Liberal/homosexual/lesbian/feminist agendaI have made a list. It is The List. Like OCD Santa, I am checking it compulsively.

It is T minus 18 days before I am on a metal death tube to the United States. I am now regarded as a short timer by my expat peers, deemed lucky to be heading to the land of SUVs and drive thru windows. If you are reading this and you think I am an idiot for joyfully exaggerating time spent in the U.S., then you have not been overseas long enough.

The List is made up of mostly edible things; food is to The List what Jews were to Schindler’s List. Every time I add a food item to The List, I go for a run. I figure that if I lose it now, I can gain it them. Completely illogical? Words don’t even make sense? Three words: I don’t care. I guess that’s technically four words.

The List is growing.

There are cheesesteaks on The List; real pizza, Italian hoagies, Miller High Life, Dill pickles, meatballs not made from pork, and sandwiches from Jewish delis. Other fatty foods are racing through my head like thoroughbreds…OK, moseying through my head like giant sloths wearing blood pressure cuffs and dragging EKG machines. But they’re there. They’re there.

Despite food’s prominence, The List does include people and places I want to visit. They are book stores, my mom, my grandmom, my parent’s kitchen. There is the Jersey Shore (the place, not the show), outside seafood restaurants, and the boardwalk. There are three bars: The Langhorne Hotel, The Squirrel Cage, and Fuel & Fuddle. For the most part, alcohol is not on the list, for I will know what do once I get there.

Supermarkets. The List not only features supermarkets, but specific aisles and sections of supermarkets. There will be a two-hour deli visit, a bitter-sweet time in the bright and sunny fruit and vegetable section, a pilgrimage to the snacks and chips aisle, and a visit to the cereal section. When I round that corner and see more than Muesli and Fitness, I will cry. If The List tells me to, then I might go to the medicine aisle, just to reminisce about what it was like to browse for medicine in the supermarket. But The List has not told me to do this yet.

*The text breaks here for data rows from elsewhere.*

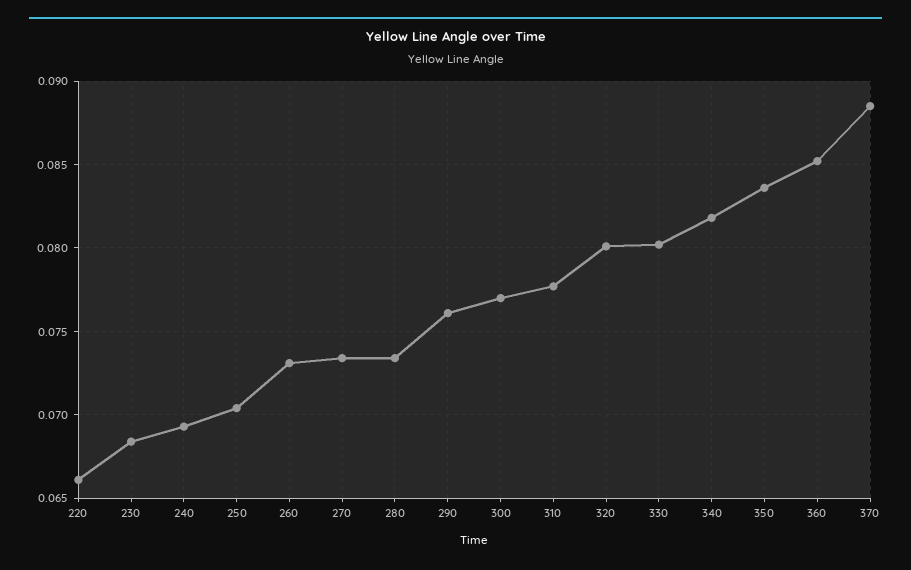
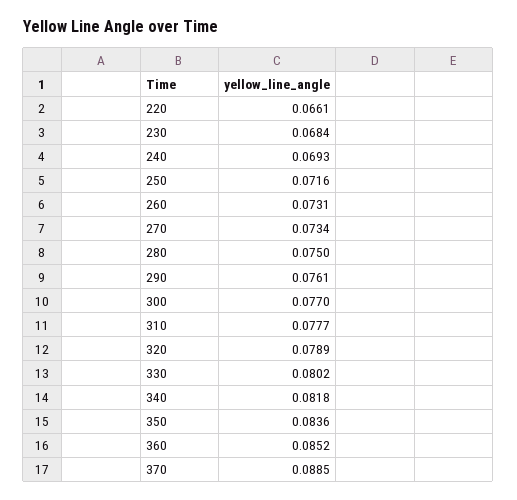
250: 0.0705 -> 0.0716
280: 0.0735 -> 0.075
320: 0.08 -> 0.0789

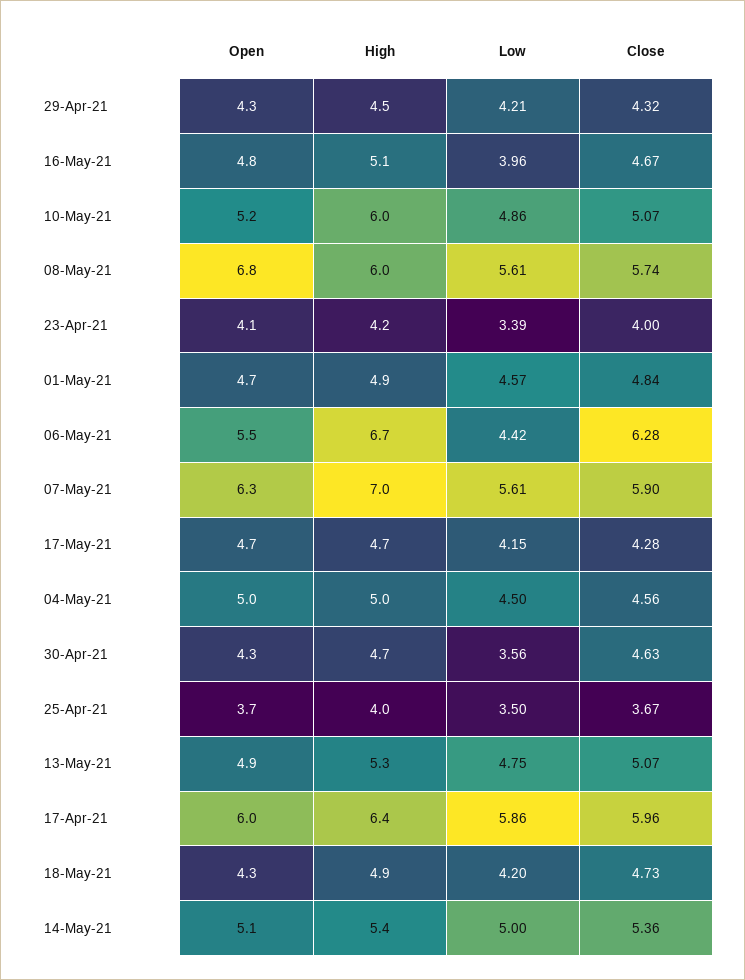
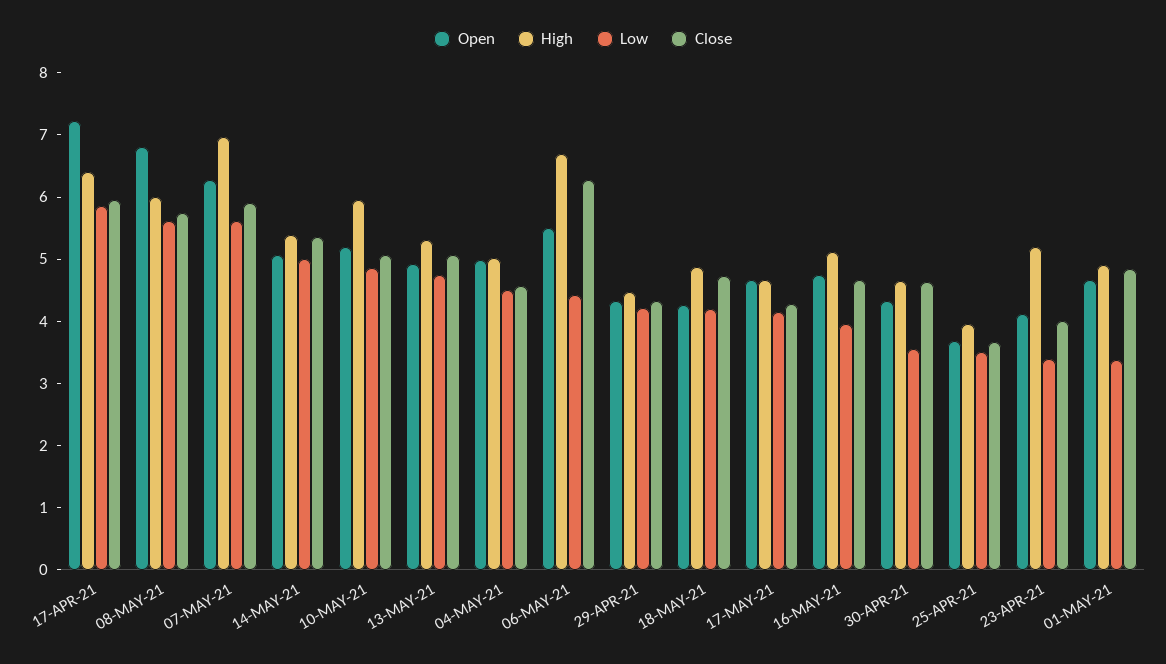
High, 23-Apr-21: 4.2 -> 5.2
Low, 01-May-21: 4.57 -> 3.4
Open, 17-Apr-21: 6 -> 7.2

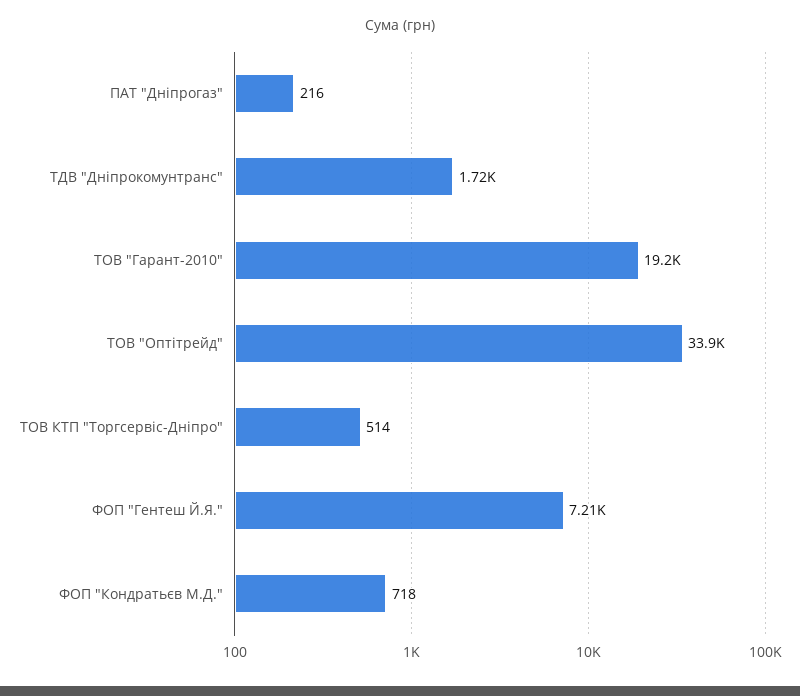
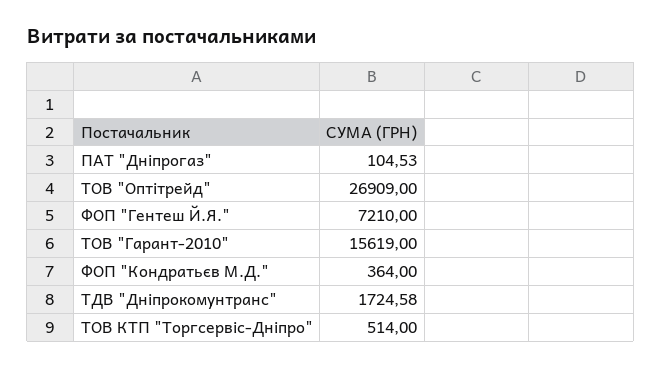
ПАТ "Дніпрогаз": 216 -> 104.53
ТОВ "Гарант-2010": 19200 -> 15619
ТОВ "Оптітрейд": 33900 -> 26909
ФОП "Кондратьєв М.Д.": 718 -> 364

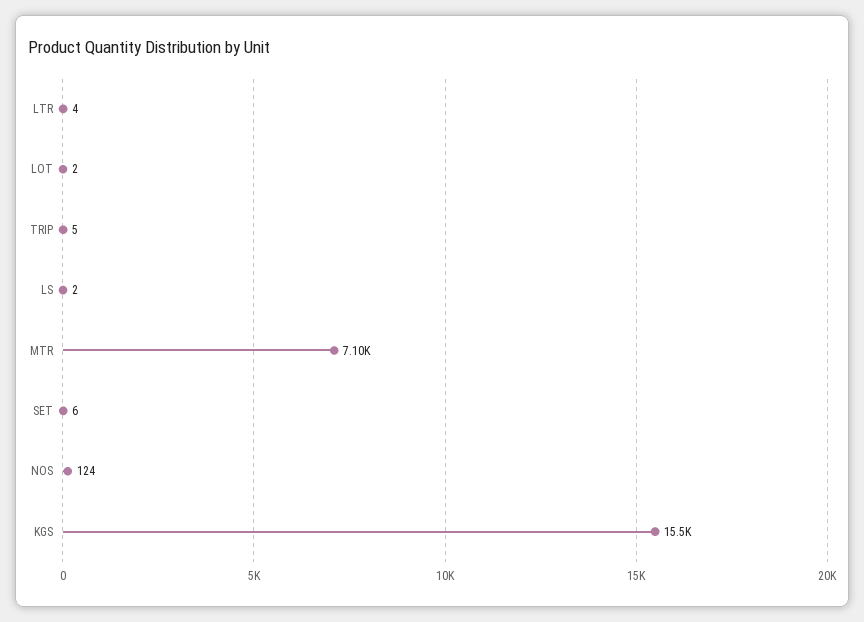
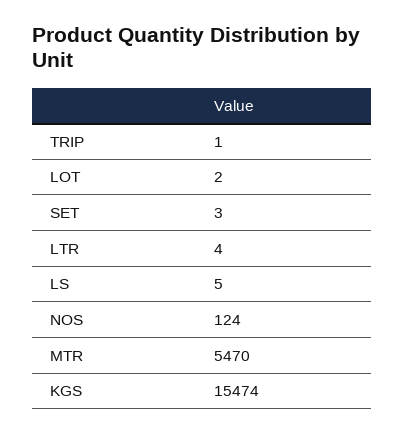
TRIP: 5 -> 1
LS: 2 -> 5
MTR: 7100 -> 5470
SET: 6 -> 3

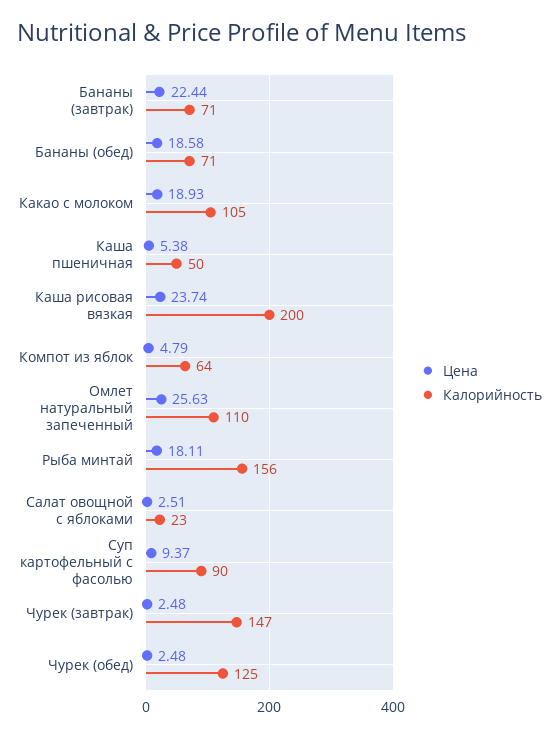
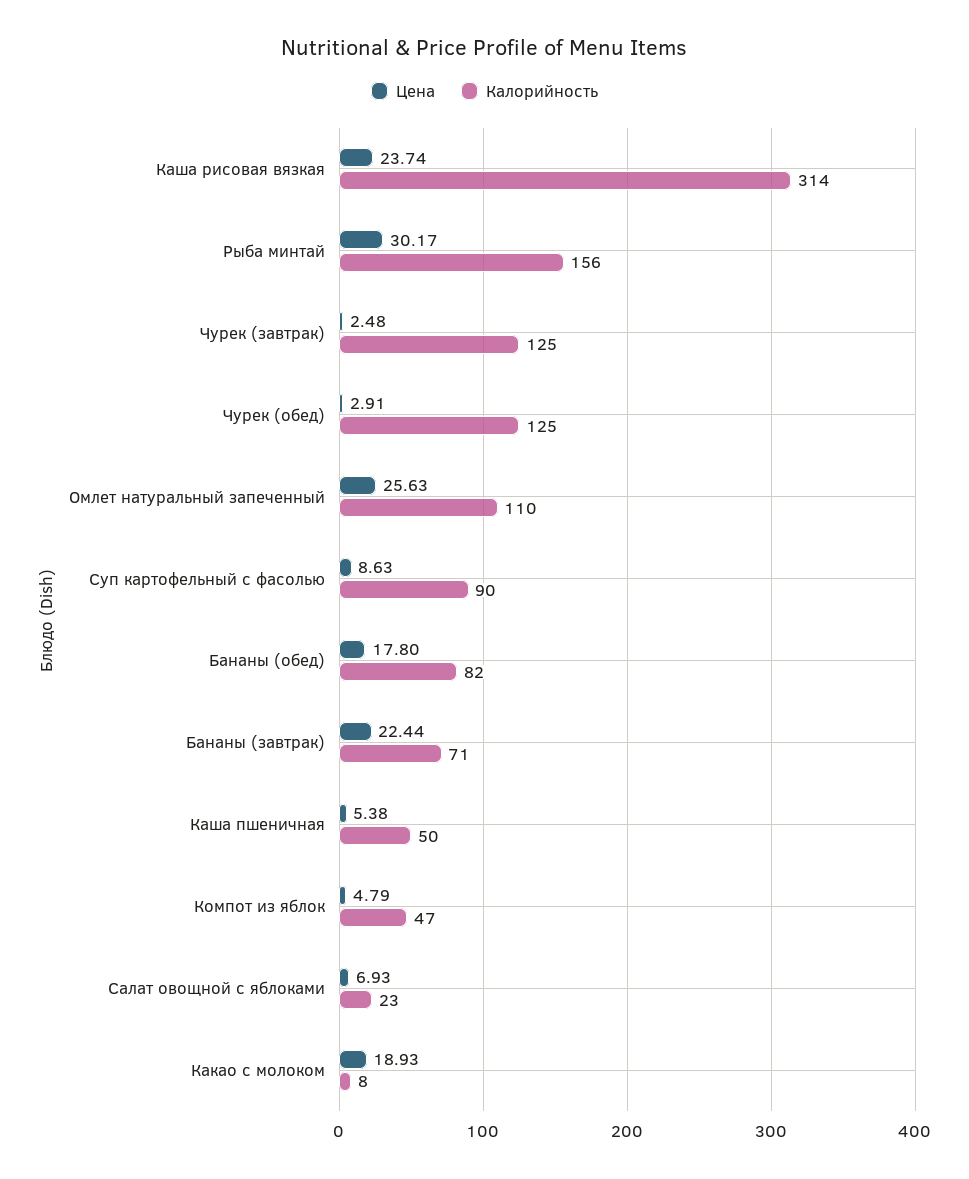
Цена, Бананы (обед): 18.58 -> 17.8
Калорийность, Бананы (обед): 71 -> 82
Калорийность, Какао с молоком: 105 -> 8
Калорийность, Каша рисовая вязкая: 200 -> 314
Калорийность, Компот из яблок: 64 -> 47
Цена, Рыба минтай: 18.11 -> 30.17
Цена, Салат овощной с яблоками: 2.51 -> 6.93
Цена, Суп картофельный с фасолью: 9.37 -> 8.63
Калорийность, Чурек (завтрак): 147 -> 125
Цена, Чурек (обед): 2.48 -> 2.91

There are things I need to see, not places or people, just things. On The List are an air conditioner, a dryer, and a dog not riding regally in a plaid bag. There is a window screen, and a pizza delivery man (he’s not a man when he brings me pizza, he’s a thing).

There are a few things on The List that I want to get and bring back with me: NyQuil, condoms (made to fit men, not celery), socks, and deodorant.

On the list, there is one sentence. That sentence is something I have been yearning eleven months to hear someone say. I hear it in my dreams and it is a sentence you never hear any synonym variation of in any language in the Czech Republic. It goes like this:

“Of course we can do that for you, sir, no problem at all.”

And when I hear it, I am going to lie down on the floor and lick the meatballs I am carrying around in my pocket. That is, if I don’t pass out from pure shock first.

What would you add to Your List?

  1. #1 by Julia on July 8, 2013 - 2:56 pm

    I really hope that # 2 and # 3 on your dry erase board list don’t go together.

    • #2 by Damien Galeone on July 8, 2013 - 3:30 pm

      And what if they do? And what if they do?

      • #3 by Julia on July 8, 2013 - 4:24 pm

        Then shouldn’t they negate the condoms you put on the list, too ?


  2. #4 by Andy on July 8, 2013 - 5:09 pm

    Haha, oh man, the condom remark brings back amusing and embarrassing memories. Never again will I take my brand for granted!

    Peanut butter, Nutty-Bars, sushi, salads-which-are-not-entirely-made-of-tomatoes-and-cucumbers, burgers, pizza, and ICE CUBES (sweet, glorious ice-cubes!!). Revel in it, my friend. Revel.